Segment Start: Study material

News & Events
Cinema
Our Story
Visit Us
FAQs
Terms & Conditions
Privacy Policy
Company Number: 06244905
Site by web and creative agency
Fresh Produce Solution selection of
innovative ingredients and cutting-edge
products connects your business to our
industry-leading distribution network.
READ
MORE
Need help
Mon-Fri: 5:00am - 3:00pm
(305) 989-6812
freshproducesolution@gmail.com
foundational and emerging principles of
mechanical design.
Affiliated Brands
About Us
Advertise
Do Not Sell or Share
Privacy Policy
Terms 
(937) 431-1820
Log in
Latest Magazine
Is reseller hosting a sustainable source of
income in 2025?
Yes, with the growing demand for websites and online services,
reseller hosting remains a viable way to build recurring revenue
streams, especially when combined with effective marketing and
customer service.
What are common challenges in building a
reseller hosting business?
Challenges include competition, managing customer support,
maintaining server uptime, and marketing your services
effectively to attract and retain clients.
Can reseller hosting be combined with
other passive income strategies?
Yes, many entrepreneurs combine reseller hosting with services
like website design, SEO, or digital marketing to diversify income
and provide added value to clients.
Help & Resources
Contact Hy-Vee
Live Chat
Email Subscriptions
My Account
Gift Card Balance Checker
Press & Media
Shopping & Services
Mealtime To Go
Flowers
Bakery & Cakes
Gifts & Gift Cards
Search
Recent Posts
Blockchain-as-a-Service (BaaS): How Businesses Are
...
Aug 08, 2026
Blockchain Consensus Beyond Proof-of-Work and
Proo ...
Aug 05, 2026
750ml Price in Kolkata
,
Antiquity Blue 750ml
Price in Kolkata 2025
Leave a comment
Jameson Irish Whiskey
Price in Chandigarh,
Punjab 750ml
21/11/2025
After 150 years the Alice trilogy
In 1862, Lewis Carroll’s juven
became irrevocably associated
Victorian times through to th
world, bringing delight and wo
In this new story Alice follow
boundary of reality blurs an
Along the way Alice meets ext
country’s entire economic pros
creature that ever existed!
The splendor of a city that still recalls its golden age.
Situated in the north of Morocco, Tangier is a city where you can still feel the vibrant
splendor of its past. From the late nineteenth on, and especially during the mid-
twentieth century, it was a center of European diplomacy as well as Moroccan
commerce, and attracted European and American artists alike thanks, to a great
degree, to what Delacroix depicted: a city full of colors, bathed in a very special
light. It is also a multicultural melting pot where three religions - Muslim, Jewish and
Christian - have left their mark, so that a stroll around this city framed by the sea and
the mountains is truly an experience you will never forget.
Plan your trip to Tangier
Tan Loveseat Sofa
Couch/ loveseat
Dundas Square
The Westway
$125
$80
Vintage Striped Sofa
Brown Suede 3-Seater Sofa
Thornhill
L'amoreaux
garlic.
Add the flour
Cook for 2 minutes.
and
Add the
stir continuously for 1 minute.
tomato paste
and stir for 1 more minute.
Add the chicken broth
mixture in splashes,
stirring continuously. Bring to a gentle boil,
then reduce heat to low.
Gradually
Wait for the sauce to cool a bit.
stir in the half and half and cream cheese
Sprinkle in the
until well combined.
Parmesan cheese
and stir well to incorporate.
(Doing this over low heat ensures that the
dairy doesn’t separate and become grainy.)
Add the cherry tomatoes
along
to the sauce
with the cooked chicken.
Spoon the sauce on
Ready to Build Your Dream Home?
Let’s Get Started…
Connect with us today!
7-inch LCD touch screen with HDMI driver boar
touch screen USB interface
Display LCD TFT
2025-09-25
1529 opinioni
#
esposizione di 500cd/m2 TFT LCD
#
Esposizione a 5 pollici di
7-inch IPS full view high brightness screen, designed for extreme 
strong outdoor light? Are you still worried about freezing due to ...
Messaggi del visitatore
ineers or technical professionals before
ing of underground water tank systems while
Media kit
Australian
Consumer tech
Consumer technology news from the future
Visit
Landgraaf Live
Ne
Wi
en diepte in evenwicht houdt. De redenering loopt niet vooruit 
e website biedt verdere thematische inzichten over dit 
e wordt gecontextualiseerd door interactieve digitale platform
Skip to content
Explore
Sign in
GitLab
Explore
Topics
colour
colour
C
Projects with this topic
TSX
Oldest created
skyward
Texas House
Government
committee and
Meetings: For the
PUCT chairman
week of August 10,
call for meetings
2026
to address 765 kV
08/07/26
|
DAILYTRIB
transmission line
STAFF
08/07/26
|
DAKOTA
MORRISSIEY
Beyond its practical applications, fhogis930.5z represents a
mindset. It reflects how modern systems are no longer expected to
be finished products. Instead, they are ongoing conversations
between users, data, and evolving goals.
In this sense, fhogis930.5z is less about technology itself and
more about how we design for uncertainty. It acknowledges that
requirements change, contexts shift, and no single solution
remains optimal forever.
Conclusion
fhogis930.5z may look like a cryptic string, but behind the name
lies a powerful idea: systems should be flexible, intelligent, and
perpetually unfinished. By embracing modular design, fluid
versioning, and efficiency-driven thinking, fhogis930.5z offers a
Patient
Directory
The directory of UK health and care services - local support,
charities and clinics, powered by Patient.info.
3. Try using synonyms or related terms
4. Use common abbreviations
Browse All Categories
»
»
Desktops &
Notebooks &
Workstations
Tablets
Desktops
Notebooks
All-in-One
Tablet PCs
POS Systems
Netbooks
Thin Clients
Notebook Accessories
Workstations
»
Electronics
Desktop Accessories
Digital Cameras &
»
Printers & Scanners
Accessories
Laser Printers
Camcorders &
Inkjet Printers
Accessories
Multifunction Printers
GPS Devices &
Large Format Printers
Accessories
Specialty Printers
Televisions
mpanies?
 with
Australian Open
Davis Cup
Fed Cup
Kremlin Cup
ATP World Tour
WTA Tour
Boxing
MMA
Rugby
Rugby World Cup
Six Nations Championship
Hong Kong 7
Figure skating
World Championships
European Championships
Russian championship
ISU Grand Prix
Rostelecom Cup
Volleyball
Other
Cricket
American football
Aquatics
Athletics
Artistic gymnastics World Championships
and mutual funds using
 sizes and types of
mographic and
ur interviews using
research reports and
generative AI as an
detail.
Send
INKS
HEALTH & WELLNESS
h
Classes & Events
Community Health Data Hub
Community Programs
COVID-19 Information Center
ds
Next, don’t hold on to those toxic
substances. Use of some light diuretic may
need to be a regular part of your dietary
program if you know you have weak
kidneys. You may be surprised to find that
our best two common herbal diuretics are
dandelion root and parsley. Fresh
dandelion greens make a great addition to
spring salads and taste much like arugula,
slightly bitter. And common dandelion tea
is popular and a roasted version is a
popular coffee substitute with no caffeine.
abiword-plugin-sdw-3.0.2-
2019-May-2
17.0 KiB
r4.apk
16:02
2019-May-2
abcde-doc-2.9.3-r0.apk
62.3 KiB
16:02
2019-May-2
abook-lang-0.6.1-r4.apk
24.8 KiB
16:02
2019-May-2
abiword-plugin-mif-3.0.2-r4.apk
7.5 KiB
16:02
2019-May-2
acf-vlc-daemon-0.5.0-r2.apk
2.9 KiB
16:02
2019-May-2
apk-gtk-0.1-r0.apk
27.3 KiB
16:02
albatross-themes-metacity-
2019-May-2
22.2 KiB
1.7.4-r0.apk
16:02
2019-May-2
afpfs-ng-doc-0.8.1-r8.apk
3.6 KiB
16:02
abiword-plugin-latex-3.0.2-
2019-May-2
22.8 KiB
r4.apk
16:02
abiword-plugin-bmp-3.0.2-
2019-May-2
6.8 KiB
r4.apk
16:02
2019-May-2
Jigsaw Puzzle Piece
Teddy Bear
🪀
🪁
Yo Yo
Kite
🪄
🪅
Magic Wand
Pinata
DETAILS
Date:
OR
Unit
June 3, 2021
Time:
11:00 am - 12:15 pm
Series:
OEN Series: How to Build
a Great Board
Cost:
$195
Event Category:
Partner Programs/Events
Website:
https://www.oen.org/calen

Segment End: Study material

• **Activity**
Find every line in the records that contains the string "this" and copy each one out. Case counts.

• **Output**
In this new story Alice follow
Christian - have left their mark, so that a stroll around this city framed by the sea and
(Doing this over low heat ensures that the
Projects with this topic
In this sense, fhogis930.5z is less about technology itself and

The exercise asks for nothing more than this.